Supplied data
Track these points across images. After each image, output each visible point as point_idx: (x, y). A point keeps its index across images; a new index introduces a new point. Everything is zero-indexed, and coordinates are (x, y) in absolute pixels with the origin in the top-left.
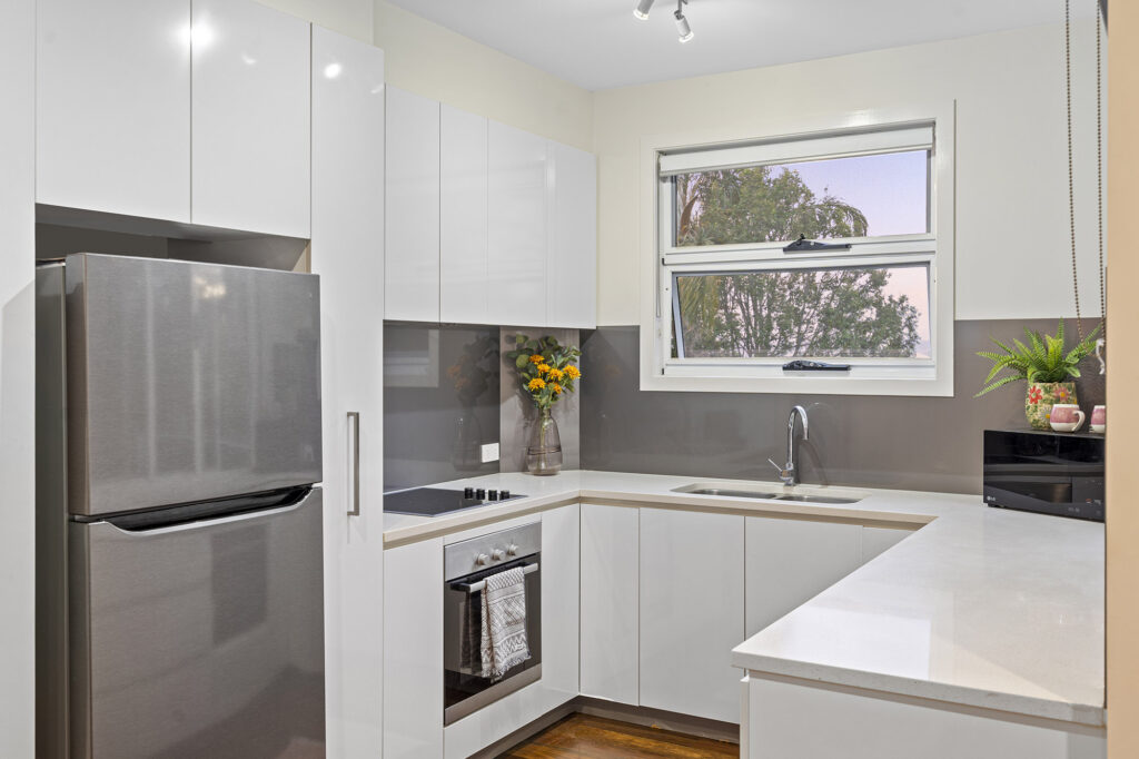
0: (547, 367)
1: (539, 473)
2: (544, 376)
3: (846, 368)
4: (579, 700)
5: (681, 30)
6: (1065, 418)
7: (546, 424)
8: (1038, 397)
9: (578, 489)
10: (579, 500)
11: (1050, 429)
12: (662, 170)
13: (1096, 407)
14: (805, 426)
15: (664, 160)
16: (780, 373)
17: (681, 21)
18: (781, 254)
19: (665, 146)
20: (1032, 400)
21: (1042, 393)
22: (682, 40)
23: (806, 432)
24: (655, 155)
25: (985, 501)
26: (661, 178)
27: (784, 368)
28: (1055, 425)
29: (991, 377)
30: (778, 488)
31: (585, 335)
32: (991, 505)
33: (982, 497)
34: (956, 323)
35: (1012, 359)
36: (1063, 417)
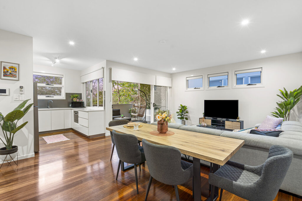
8: (75, 99)
13: (80, 100)
14: (52, 102)
18: (45, 85)
25: (71, 107)
27: (46, 97)
29: (71, 98)
34: (66, 93)
35: (73, 96)
36: (78, 100)
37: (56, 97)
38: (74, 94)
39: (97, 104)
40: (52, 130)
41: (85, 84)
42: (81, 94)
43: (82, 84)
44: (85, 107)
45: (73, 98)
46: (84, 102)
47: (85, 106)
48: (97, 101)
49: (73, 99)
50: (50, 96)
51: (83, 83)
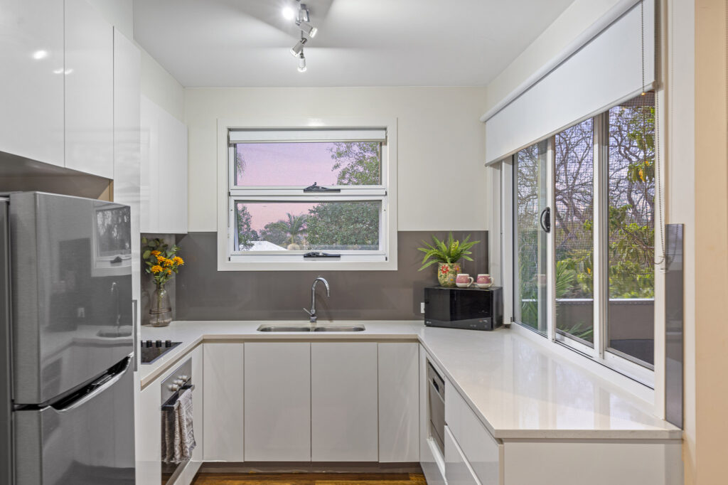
0: (163, 259)
1: (157, 325)
2: (162, 264)
3: (339, 256)
4: (204, 465)
5: (301, 65)
6: (464, 280)
7: (162, 294)
8: (448, 271)
9: (202, 335)
10: (204, 341)
11: (456, 287)
12: (231, 139)
13: (479, 275)
14: (328, 289)
15: (232, 134)
16: (301, 260)
17: (303, 59)
18: (302, 192)
19: (232, 126)
20: (444, 272)
21: (449, 269)
22: (299, 70)
23: (328, 292)
24: (226, 131)
25: (425, 324)
26: (229, 145)
27: (305, 257)
28: (458, 284)
29: (425, 261)
30: (307, 324)
31: (179, 238)
32: (428, 325)
33: (423, 321)
34: (398, 232)
35: (434, 251)
36: (463, 280)
37: (352, 259)
38: (445, 235)
39: (590, 282)
40: (316, 458)
41: (506, 168)
42: (486, 233)
43: (490, 170)
44: (508, 326)
45: (435, 267)
46: (501, 289)
47: (507, 321)
48: (589, 266)
49: (436, 272)
50: (321, 252)
51: (497, 164)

What you have to do
Every line from the one with "32: (991, 505)" through the end of the records above belongs in the answer, copied exactly; no picture does.

Exercise result
32: (991, 505)
33: (982, 497)
34: (956, 323)
35: (1012, 359)
36: (1063, 417)
8: (75, 99)
13: (80, 100)
14: (52, 102)
18: (45, 85)
25: (71, 107)
27: (46, 97)
29: (71, 98)
34: (66, 93)
35: (73, 96)
36: (78, 100)
37: (56, 97)
38: (74, 94)
39: (97, 104)
40: (52, 130)
41: (85, 84)
42: (81, 94)
43: (82, 84)
44: (85, 107)
45: (73, 98)
46: (84, 102)
47: (85, 106)
48: (97, 101)
49: (73, 99)
50: (50, 96)
51: (83, 83)
0: (163, 259)
1: (157, 325)
2: (162, 264)
3: (339, 256)
4: (204, 465)
5: (301, 65)
6: (464, 280)
7: (162, 294)
8: (448, 271)
9: (202, 335)
10: (204, 341)
11: (456, 287)
12: (231, 139)
13: (479, 275)
14: (328, 289)
15: (232, 134)
16: (301, 260)
17: (303, 59)
18: (302, 192)
19: (232, 126)
20: (444, 272)
21: (449, 269)
22: (299, 70)
23: (328, 292)
24: (226, 131)
25: (425, 324)
26: (229, 145)
27: (305, 257)
28: (458, 284)
29: (425, 261)
30: (307, 324)
31: (179, 238)
32: (428, 325)
33: (423, 321)
34: (398, 232)
35: (434, 251)
36: (463, 280)
37: (352, 259)
38: (445, 235)
39: (590, 282)
40: (316, 458)
41: (506, 168)
42: (486, 233)
43: (490, 170)
44: (508, 326)
45: (435, 267)
46: (501, 289)
47: (507, 321)
48: (589, 266)
49: (436, 272)
50: (321, 252)
51: (497, 164)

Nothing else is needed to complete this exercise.